CTDE - Khan BMS Battlefield Management System
A short, opinionated brief on CTDE — Centralized Training, Decentralized Execution — and the role it plays inside a Khan BMS formation under contested conditions.
For the record: CTDE stands for Centralized Training, Decentralized Execution. Training pattern where agents learn with shared global information but deploy using local observations. Centralized Training, Decentralized Execution is training pattern where agents learn with shared global information but deploy using local observations. In defense applications, it produces policies that coordinate well during training yet survive disconnected field execution. The hard part is training-deployment mismatch and hidden dependence on unavailable global state, especially when systems are deployed across contested links, coalition boundaries, and mixed human-machine teams. KhanBMS treats it as a fit for KhanBMS formations that rehearse as a Tumen but fight as local Arbans, tying the concept back to modular command, edge execution, and auditable authority.

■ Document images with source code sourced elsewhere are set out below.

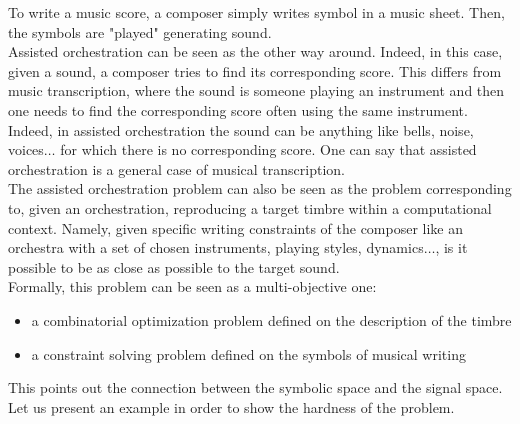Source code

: \documentclass[a4paper]{book}
\begin{document}
To write a music score, a composer simply writes symbol in a music sheet. Then, the symbols are "played" generating sound. \\
Assisted orchestration can be seen as the other way around. Indeed, in this case, given a sound, a composer tries to find its corresponding score. This differs from music transcription, where the sound is someone playing an instrument and then one needs to find the corresponding score often using the same instrument. Indeed, in assisted orchestration the sound can be anything like bells, noise, voices$\ldots$ for which there is no corresponding score. One can say that assisted orchestration is a general case of musical transcription. \\

The assisted orchestration problem can also be seen as the problem corresponding to, given an orchestration, reproducing a target timbre within a computational context. Namely, given specific writing constraints of the composer like an orchestra with a set of chosen instruments, playing styles, dynamics$\ldots$, is it possible to be as close as possible to the target sound. \\

Formally, this problem can be seen as a multi-objective one:
\begin{itemize}
    \item a combinatorial optimization problem defined on the description of the timbre
    \item a constraint solving problem defined on the symbols of musical writing
\end{itemize}
This points out the connection between the symbolic space and the signal space.\\

Let us present an example in order to show the hardness of the problem.
\end{document}
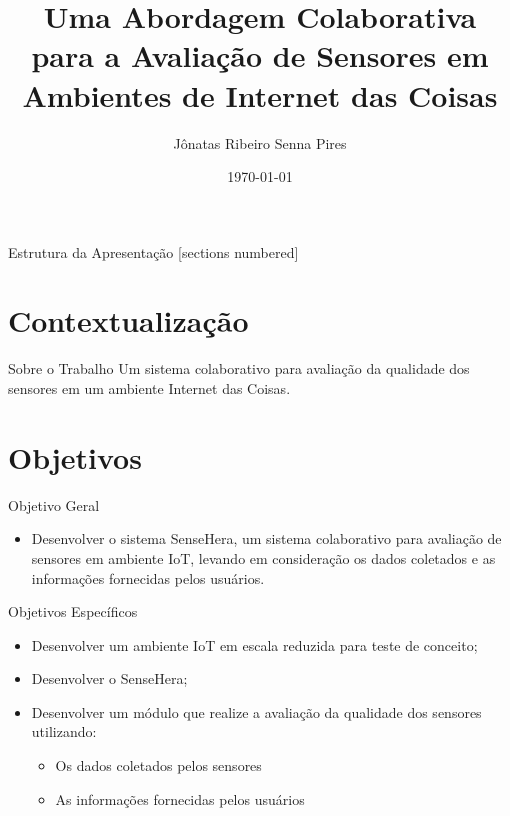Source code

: \documentclass{beamer}
\title{Uma Abordagem Colaborativa para a Avaliação de Sensores em Ambientes de Internet das Coisas}
\date{\today}
\author{Jônatas Ribeiro Senna Pires}
\institute{Universidade de Brasília}
\begin{document}
  \maketitle

  \begin{frame}{Estrutura da Apresentação}
    [sections numbered]
    \tableofcontents[hideallsubsections]
  \end{frame}

  \section{Contextualização}
    \begin{frame}{Sobre o Trabalho}
      Um sistema colaborativo para avaliação \cite{collaborative} da qualidade dos sensores em um ambiente Internet das Coisas.
    \end{frame}

  \section{Objetivos}
    \begin{frame}{Objetivo Geral}
          \begin{itemize}
            \item Desenvolver o sistema SenseHera, um sistema colaborativo para avaliação de sensores em ambiente IoT, levando em consideração os dados coletados e as informações fornecidas pelos usuários.
          \end{itemize}
    \end{frame}

    \begin{frame}{Objetivos Específicos}
      \begin{itemize}
          \item Desenvolver um ambiente IoT em escala reduzida para teste de conceito;
          \item Desenvolver o SenseHera;
          \item Desenvolver um módulo que realize a avaliação da qualidade dos sensores utilizando:
            \begin{itemize}
              \item Os dados coletados pelos sensores
              \item As informações fornecidas pelos usuários
            \end{itemize}
      \end{itemize}
    \end{frame}
\end{document}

Khan BMS's design choice on CTDE is unfashionable but defensible: keep authority bounded, keep schemas small, keep the ai & multi-agent surface area legible to a human Khan. Cleverness at the edge is a liability when the link is contested.
The Zuun (one hundred nodes) is the natural composition point for CTDE. Ten Arbans aggregate their CTDE state into one Zuun-level picture; one Zuun commander supervises ten subordinates, never a hundred individual feeds. The cognitive-load math is the entire point.
A jammed forward node, a half-readable track, a window measured in seconds — that is where CTDE earns its keep. Centralized Training, Decentralized Execution is not a slide-deck capability; it is the seam where doctrine meets a contested radio.
CTDE is one of perhaps a dozen primitives that decide whether a modern force can fight through denial. Khan BMS is built on the premise that all of them deserve the same treatment.